Report explores effect on taxes if Shaftsbury takes ID students back


SHAFTSBURY -- At the request of the Shaftsbury Elementary School Board, Southwest Vermont Supervisory Union CFO Rick Pembroke has compiled a set of data analyzing the impact should the district absorb Shaftsbury District 1, whose students currently attend school in North Bennington.

In the 1870s, the State of Vermont declared that students residing in Shaftsbury District 1, known as the ID District, would attend school in North Bennington, rather than Shaftsbury. With the North Bennington Graded School becoming non-operating last summer, and its students moving to the independent Village School of North Bennington, Shaftsbury has begun looking into the possibility of getting those students back.

As Vermont calculates school tax rates through a complicated formula based on spending per equalized pupil, shifting the 30 current ID students from North Bennington to Shaftsbury could, at least in theory, lead to a lower tax rate in Shaftsbury and a higher tax rate in North Bennington. Pembroke's analysis does not include the potential effects on North Bennington, as that was outside the scope of the Shaftsbury board's request. Any final determinations in this regard would depend on numerous factors, including whether the schools added or dropped personnel to reflect the change in student population.

Pembroke's report assumes that Shaftsbury would hire one additional classroom teacher and one kindergarten paraeducator, in total leading to a $94,558 increase in staff spending. Pembroke wrote in the report that the cost of transportation would remain the same, as "it is believed the district can reroute its buses to pick up the additional 30 students without an increase in cost." In total, Shaftsbury's school budget would need to increase from $3,450,755 to roughly $3,596,352 to accomodate the 30 additional students.

However, because the tax rate is calculated based on a formula which divides education spending by equalized pupils, and the increase in students would outweigh the increase in spending, school tax rates for Shaftsbury residents outside of the ID district would drop by 3.16 cents. For ID district residents, who are paying school taxes based on North Bennington's higher ed spending per equalized pupil, their school tax rate would drop 24 cents.

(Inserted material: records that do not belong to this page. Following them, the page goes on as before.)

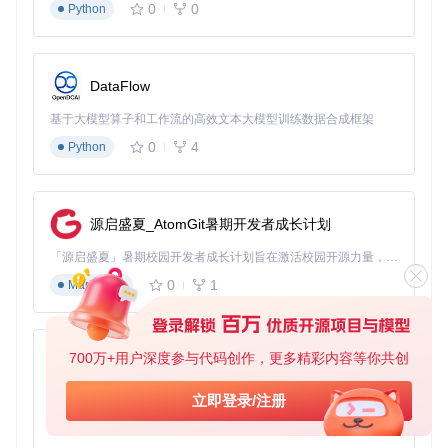
随机
按住Shift键点击随机按钮启用
0
0
Python
发现新音乐
播放
智能随机
DataFlow
专业音效设置
：在设置面板中开启"高质量音频"选项，配合环
境音效中的"音乐厅"模式，使用普通耳机也能获得沉浸式听
基于大模型算子和工作流的高效文本大模型训练数据合成框架
感。播放速度调节支持0.5倍至2倍速，学习外语歌曲时减速播
0
4
Python
放，派对场景下加速提升节奏。
尝试一下：选择一首抒情歌曲，切换"流行"和"古典"均衡器预
设，对比不同音效带来的听感差异。
源启盛夏_AtomGit暑期开发者成长计划
重点提炼
：灵活的播放控制和专业的音效调节，让同一首歌在
不同场景下呈现最佳听感。
「源启盛夏」暑期校园开发者成长计划旨在激活校园开源力量，通过积分激励、认证扶持、资源倾斜等形式，引导高校组织和开发者完成「入驻 — 建项目 — 做贡献 — 获认证 — 得资源」的完整闭环。无论你是想带领社团入驻平台的组织者，还是希望用代码贡献证明自己的开发者，都能在这里找到属于你的成长路径。
0
1
Markdown
如何通过跨平台同步实现多设备音乐管理？
随着设备增多，手机、电脑、平板上的音乐收藏如何保持一致
成为新的难题。洛雪音乐的同步功能支持局域网内设备自动发
700万+用户深度参与代码创作，更多精彩内容等你共创
py-xiaozhi
现，让你的音乐库在多设备间无缝流转。
基于Python的Xiaozhi AI，适用于想要完整Xiaozhi体验而无需拥有专用硬件的用户。
立即登录/注册
跨平台体验对比
：
0
1
Python
Windows系统
：支持任务栏迷你控制和全局快捷键，适合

Effectively, non-ID residents would save $31.57 per $100,000 in appraised value each year. ID residents would save $241.40 per $100,000 each year. These numbers assume that all 30 students enter Shaftsbury Elementary School. Again, the projected effect on the tax rate in the North Bennington Graded School District is not included in this report.

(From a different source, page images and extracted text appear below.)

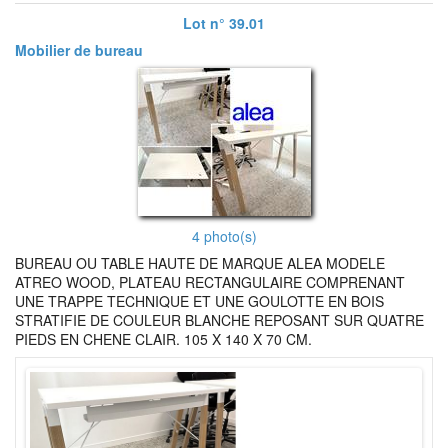
Lot n° 39.01
Mobilier de bureau
4 photo(s)
BUREAU OU TABLE HAUTE DE MARQUE ALEA MODELE
ATREO WOOD, PLATEAU RECTANGULAIRE COMPRENANT
UNE TRAPPE TECHNIQUE ET UNE GOULOTTE EN BOIS
STRATIFIE DE COULEUR BLANCHE REPOSANT SUR QUATRE
PIEDS EN CHENE CLAIR. 105 X 140 X 70 CM.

The number of special education students in the district would increase from 29 to 32 students, reports Pembroke, raising the case load per special education teacher from 12 per teacher to 13 per teacher. "Based on state and national data," writes Pembroke, "a 13:1 case load is very reasonable."

This report was handed out to the Shaftsbury School Board at their meeting last Wednesday, however, Pembroke was unable to be present to answer questions about the report. The board will look at it again at their next meeting, on May 14. That meeting is scheduled to take place at the Shaftsbury Elementary School at 6:30 p.m.

At the board's Feb. 12 meeting, several ID residents spoke out against the proposed move. One, Heather Bullock, submitted a written letter to the board. "In approximately 1870, the State legislature and residents implemented a charter that created clear and specific school district boundaries for those Shaftsbury town residents who resided in North Bennington," it reads, "Shaftsbury School District has no obligation to educate or authority to make decisions for families residing within a neighboring school district."

"As a district one parent," she closes the letter, "I have serious concerns regarding the motives of the Shaftsbury board on this issue. It is apparent that this is not in the best interest of the children within the North Bennington School District and it raises questions as to the true motive behind these aggresive actions against a neighboring school district."